Jerry shook his head, defiance and wonder in his eyes.

“I will tell you. He has fallen in love with Irene—with your girl. In his malignant pig brain, he is thinking how he can get you out of the way. I can feel it whenever he comes near—he radiates hatred like a pestilence!”

Jerry laughed uneasily.

“You’re buggy, Hin,” he replied. “Burke won’t try to put no Indian sign on me—he daresn’t. He’d pull himself in, if he shoved me!”

Lee Hin turned to his microscope.

“What is willed to be, will be,” he observed sententiously. “No man can overcome his destiny.”

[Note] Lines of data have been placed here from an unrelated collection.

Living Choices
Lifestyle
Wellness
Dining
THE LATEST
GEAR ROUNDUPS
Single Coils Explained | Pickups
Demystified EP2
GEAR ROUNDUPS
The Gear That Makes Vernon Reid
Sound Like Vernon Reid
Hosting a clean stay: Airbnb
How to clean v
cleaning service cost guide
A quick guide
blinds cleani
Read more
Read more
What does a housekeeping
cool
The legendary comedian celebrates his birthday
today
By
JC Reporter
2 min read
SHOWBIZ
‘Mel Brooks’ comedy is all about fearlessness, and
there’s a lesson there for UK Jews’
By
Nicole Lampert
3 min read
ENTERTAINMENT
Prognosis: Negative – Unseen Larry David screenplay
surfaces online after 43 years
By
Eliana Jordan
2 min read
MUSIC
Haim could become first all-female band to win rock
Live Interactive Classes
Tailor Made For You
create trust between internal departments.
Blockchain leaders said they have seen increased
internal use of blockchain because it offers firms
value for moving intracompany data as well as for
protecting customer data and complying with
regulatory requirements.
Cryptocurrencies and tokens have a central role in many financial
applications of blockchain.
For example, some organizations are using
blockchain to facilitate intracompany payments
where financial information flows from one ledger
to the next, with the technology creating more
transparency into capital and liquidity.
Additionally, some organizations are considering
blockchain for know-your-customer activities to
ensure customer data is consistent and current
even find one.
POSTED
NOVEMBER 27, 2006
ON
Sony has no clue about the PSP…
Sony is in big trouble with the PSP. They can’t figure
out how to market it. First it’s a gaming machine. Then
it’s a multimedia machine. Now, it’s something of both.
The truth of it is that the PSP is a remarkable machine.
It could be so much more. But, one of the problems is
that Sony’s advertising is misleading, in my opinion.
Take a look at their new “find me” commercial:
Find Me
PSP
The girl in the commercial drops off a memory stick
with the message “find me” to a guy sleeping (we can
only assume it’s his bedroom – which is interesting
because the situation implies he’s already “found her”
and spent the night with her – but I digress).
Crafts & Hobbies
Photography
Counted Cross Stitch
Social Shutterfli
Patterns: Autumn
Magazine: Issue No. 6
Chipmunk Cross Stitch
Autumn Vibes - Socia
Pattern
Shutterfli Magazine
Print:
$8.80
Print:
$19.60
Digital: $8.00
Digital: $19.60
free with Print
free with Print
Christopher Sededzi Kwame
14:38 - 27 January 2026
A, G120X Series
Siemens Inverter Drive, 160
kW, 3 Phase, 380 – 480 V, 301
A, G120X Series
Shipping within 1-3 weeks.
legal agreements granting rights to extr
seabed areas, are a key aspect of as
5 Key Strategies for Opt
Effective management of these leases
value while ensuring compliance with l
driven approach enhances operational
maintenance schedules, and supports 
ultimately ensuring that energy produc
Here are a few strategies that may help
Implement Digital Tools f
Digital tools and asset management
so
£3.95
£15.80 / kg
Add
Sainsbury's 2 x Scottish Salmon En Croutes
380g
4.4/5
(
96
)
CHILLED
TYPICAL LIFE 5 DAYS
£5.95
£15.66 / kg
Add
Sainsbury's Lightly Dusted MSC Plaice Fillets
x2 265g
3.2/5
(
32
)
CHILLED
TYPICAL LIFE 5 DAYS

Jerry tiptoed out of the room presently, much after the manner of an embarrassed gentleman with a hiccough trying to get quietly out of church. He felt ill at ease. There was something about Lee Hin——

He reflected, as he seated himself on the bench outside of the shack and stared out toward the open sea, that this Chinaman was a novel sort of employer. During the six months or better that Jerry had worked for him, pulling the oars in the skiff while Lee Hin fished with variously baited hooks at the end of his long, sea-green line, the Chinaman had never given him a curt word or an uncivil order. He had treated Jerry as an equal, discounting the white man’s early dislike of Orientals and his later uneasy recognition of Lee Hin’s intellectual superiority. From that first moment to the present, there had been an impersonal gentleness about the Chinaman that had reduced Jerry to a position of almost worshiping obedience.